Snowflakes

4
Reviewer's Rating

‘Snowflakes’ is a discomfiting but important new play that first ran at the Old Red Lion a couple of years ago and now comes for a stint to Park90 with two of the three cast members reprising their roles. Robert Boulton is the author and also takes one of the leads. We find ourselves in a London hotel room full of angles and sleek surfaces, a chilly atmosphere in which Tony (Henry Davis) is groggily waking up after a rough night, and one that clearly at one stage had included company. Room Service arrives, but this is complimentary in the most negative ways imaginable. Marcus (played by Boulton) and Sarah (Louise Hoare) are part of a start-up video revenge team who take people prisoner who have been accused of crimes online and then force them on camera to defend themselves with an online audience determining in a final vote how extensively they will be punished and tortured or even killed.

Tony is duly overpowered, and the rest of the first half is given over to an detailed set up of equipment, much of it potentially gruesome, and the elaboration of the back stories of the three characters. Marcus is a veteran in this apparently profitable business, claiming justification from his previous witnessing of a case of sexual abuse, whereas it is Sarah’s first job out of the office and she appears to have many doubts and hesitations. Some of this exposition, particularly around gender and sexism, is a tad clunky and overlong; but the act ends strongly as Tony revives and begins to push back on his captors, exploiting their differences and arguing for his innocence and right to be heard. It is a major strength of the writing that the interplay of power in these three-way exchanges is fluid and shifting.

The second half is pacier, with several unexpected but satisfying plot twists, which it would not be right to reveal especially in a dark thriller such as this. The violence is handled very realistically – deliberately awkward and clumsy and therefore all the more upsetting; and the use of video camera projection on the curtained window of the room is a simple and very effective device that sharpens the tension. All three actors are faced with considerable challenges, technical and emotional, which they dispatch with skill.
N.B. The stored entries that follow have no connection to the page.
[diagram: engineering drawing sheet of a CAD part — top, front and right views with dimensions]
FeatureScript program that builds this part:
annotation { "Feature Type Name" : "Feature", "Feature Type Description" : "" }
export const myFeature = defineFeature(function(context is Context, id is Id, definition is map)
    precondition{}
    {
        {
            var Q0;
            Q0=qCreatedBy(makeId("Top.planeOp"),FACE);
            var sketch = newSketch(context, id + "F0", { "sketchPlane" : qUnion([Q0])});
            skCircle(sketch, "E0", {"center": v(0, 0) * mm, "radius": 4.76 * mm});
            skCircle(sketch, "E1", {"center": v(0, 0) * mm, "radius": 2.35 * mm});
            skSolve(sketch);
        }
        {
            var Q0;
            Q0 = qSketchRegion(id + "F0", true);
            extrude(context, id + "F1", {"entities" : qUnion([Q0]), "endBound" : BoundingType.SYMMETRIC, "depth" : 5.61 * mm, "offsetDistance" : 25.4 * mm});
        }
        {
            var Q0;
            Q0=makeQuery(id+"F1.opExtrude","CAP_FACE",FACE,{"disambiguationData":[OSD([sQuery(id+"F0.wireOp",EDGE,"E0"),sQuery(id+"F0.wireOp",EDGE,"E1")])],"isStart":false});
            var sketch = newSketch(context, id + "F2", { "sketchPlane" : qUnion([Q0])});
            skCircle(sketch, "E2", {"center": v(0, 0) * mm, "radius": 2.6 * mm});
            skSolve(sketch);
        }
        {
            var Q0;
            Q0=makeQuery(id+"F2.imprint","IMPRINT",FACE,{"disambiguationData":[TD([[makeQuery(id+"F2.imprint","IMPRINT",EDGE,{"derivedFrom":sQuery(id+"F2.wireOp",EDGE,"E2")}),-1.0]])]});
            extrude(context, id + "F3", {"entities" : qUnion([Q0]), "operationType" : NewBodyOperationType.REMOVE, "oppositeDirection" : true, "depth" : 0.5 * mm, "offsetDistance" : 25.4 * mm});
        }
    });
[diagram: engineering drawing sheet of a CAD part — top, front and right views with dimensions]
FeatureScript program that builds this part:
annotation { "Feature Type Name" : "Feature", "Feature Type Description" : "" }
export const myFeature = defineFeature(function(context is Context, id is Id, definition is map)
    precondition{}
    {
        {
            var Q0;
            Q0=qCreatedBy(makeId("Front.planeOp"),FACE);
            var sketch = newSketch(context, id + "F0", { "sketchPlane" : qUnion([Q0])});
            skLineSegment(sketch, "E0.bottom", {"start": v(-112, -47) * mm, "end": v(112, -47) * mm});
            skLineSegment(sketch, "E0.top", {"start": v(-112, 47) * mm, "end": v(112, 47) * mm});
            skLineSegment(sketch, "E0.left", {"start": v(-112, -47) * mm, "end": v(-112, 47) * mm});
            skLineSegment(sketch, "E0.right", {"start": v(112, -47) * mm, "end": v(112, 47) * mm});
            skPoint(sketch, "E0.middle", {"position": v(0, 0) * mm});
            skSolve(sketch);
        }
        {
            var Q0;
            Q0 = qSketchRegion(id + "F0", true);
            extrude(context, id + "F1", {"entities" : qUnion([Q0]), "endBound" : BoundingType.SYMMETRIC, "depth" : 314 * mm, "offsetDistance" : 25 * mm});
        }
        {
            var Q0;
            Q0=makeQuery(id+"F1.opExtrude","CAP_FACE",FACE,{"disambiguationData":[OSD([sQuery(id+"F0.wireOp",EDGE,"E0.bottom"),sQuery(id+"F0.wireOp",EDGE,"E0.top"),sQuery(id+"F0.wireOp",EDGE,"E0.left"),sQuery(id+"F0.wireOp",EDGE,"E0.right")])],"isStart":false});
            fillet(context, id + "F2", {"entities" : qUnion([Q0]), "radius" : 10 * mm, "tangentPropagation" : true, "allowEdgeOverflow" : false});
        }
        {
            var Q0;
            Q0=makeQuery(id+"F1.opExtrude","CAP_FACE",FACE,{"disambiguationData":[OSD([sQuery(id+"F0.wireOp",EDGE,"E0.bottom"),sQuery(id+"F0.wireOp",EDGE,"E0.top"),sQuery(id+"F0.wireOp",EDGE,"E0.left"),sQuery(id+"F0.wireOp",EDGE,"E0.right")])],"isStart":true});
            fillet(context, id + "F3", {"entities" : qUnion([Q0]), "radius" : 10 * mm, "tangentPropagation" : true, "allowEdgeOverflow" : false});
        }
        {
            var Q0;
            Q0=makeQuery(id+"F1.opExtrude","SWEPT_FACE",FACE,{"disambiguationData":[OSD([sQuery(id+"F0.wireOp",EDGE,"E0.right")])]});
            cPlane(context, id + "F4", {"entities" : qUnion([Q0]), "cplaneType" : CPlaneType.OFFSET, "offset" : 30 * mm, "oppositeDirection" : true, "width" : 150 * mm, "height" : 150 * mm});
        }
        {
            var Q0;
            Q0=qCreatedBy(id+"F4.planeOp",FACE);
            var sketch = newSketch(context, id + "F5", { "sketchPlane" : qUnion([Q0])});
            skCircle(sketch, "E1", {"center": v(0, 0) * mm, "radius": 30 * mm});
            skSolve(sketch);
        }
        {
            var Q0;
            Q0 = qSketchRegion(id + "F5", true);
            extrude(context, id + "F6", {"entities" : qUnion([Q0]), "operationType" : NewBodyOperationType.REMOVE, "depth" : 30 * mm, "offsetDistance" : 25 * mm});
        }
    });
There are times where there could be more variation in tone and pace – full-on agression can be tedious as well as unpleasant to watch if sustained too long. But there are plenty of comic moments along the way too, and a particularly fine out-of-body monologue by Davis which eloquently sums up not just the pointless cycle of rhythms of his own life but the ennui of sophisticted urban existence more broadly.

In the course of the evening the action poses many questions that we all need to think about – how far should ‘cancellation’ of unpopular people go? Is online judgement now in danger of superseding the legal process to create a new kind of vigilante justice? Is redemption possible, or are some offences so heinous that the perpetrator must always remain beyond the pale. Perhaps most tellingly, because it connects with so many other contemporary issues, has technology now escaped the boundaries of our own moral capacity to control it and its application to ourselves? These questions are all the more troubling because the play is set not in the present, nor in a distant future, but in a near future that it is all too easy to imagine becoming a reality soon.

Many of the tropes this play exploits will be familiar to devotees of ‘Black Mirror’ and similar series, but they are assembled here in different ways and approached from fresh angles and perspectives. This is not a comfortable, fun night out; but it is undoubtedly an important and thought-provoking one.